In commemorating the start of our newsletter, I would like to reflect on the past two years of cyber security through the stories we reported on.
As we approach this year’s Super Bowl, it’s interesting to remember that in February of 2021, we featured a story about the cyber attack on the water supply in Oldsmar, FL, 12 miles from where the Super Bowl was to be played two days later. (BTW, I’m not as old as the Super Bowl. That would be our COO, thank you very much). This attempt was the first in a series of high-profile attacks on our critical infrastructure.
Not long after that, we reported on the third cyber attack in ten months on the Unemployment System in the State of Kentucky. Another example of an assault that impacts people who are the most at risk.
To help those in need, Commonwealth Sentinel launched a cyber security grant program for non-profits. Later in the year, we announced that the Franklin County Humane Society was our first recipient.
March of 2021 saw one of the more widespread software vulnerabilities we have all experienced: Microsoft Exchange. It served as a great example of the importance of patching on a timely basis. It’s also an example is closing the barn door after the horse escapes. You cannot simply fix (close the barn door) without checking to see if your horse escaped (if anyone is in your system or /data is missing). Patching is good but not enough. You need to check for unauthorized users and malware continually. These were repeated themes over the last two years.
“This is a cyber cancer.”
Another “close to home” story came when we reported on the ransomware attack on the city of Frankfort. These stories are not just theoretical. They happen every day, everywhere…even in Kentucky.
The next big critical infrastructure attack came from the Colonial Pipeline ransomware attack, which resulted in panic and fuel shortages across the Eastern US. The domino effect of this attack resulted in LIFARS CEO saying, “This is a cyber cancer.” That summed it up perfectly as people.
Over the next several months, we continued to offer advice and tips on protecting your organization and your home networks through the ebbs and flows of a global pandemic.
Then last year, we experienced the impacts and saw the threats of cyber attacks as part of wartime as Russia invaded Ukraine.

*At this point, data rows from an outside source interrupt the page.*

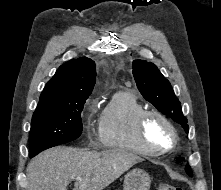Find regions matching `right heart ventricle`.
<instances>
[{"label": "right heart ventricle", "instance_id": "1", "mask_svg": "<svg viewBox=\"0 0 221 190\" xmlns=\"http://www.w3.org/2000/svg\"><path fill=\"white\" fill-rule=\"evenodd\" d=\"M145 109L131 90L114 92L99 119L98 135L102 145L109 149L152 155L142 146L136 134L137 118Z\"/></svg>", "mask_w": 221, "mask_h": 190}]
</instances>
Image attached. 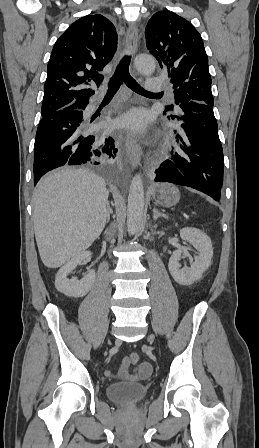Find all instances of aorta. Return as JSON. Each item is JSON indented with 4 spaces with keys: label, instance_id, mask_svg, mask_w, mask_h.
<instances>
[{
    "label": "aorta",
    "instance_id": "1",
    "mask_svg": "<svg viewBox=\"0 0 259 448\" xmlns=\"http://www.w3.org/2000/svg\"><path fill=\"white\" fill-rule=\"evenodd\" d=\"M135 67L143 75H151L156 67L150 55H139L135 58ZM144 211V185L140 174L131 181L127 204V231L134 235L140 228Z\"/></svg>",
    "mask_w": 259,
    "mask_h": 448
}]
</instances>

We continued to talk about the many facets of cyber security, including the changing environment of cyber insurance. The day we were waiting for finally came in September of last year when the State and Local Cyber Security Grant Program (SLCGP) was open for applicants. We worked with ADDs, county governments, and school districts to help them prepare their grant applications. Now we wait, and wait, and wait…

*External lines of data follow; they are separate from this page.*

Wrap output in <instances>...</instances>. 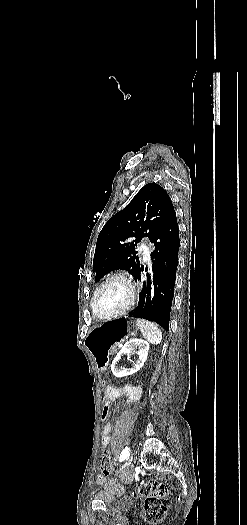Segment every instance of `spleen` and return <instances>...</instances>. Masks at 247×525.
Here are the masks:
<instances>
[{
	"label": "spleen",
	"instance_id": "3e777b00",
	"mask_svg": "<svg viewBox=\"0 0 247 525\" xmlns=\"http://www.w3.org/2000/svg\"><path fill=\"white\" fill-rule=\"evenodd\" d=\"M137 325L149 343H152V345H160L162 343V333L156 323H150V321H145V319H137Z\"/></svg>",
	"mask_w": 247,
	"mask_h": 525
}]
</instances>
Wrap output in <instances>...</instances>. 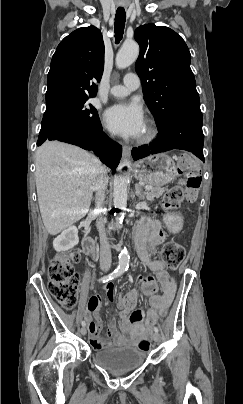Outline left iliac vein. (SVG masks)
<instances>
[{"mask_svg": "<svg viewBox=\"0 0 243 404\" xmlns=\"http://www.w3.org/2000/svg\"><path fill=\"white\" fill-rule=\"evenodd\" d=\"M153 340H154L155 342H159V341H160V335H159V333L155 332V333L153 334Z\"/></svg>", "mask_w": 243, "mask_h": 404, "instance_id": "left-iliac-vein-1", "label": "left iliac vein"}]
</instances>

After two years of reporting on critical infrastructure, government, and school system attacks, major patch releases, cyber warfare, and the significant changes in cyber insurance, I hope you feel we have provided valuable and actionable information and that you better prepared.
Cyber security is an ever-changing concern. The ultimate goal of cyber maturity is reached through continually learning and discussing the changes. Learning what works best and keeping everyone informed and part of the team.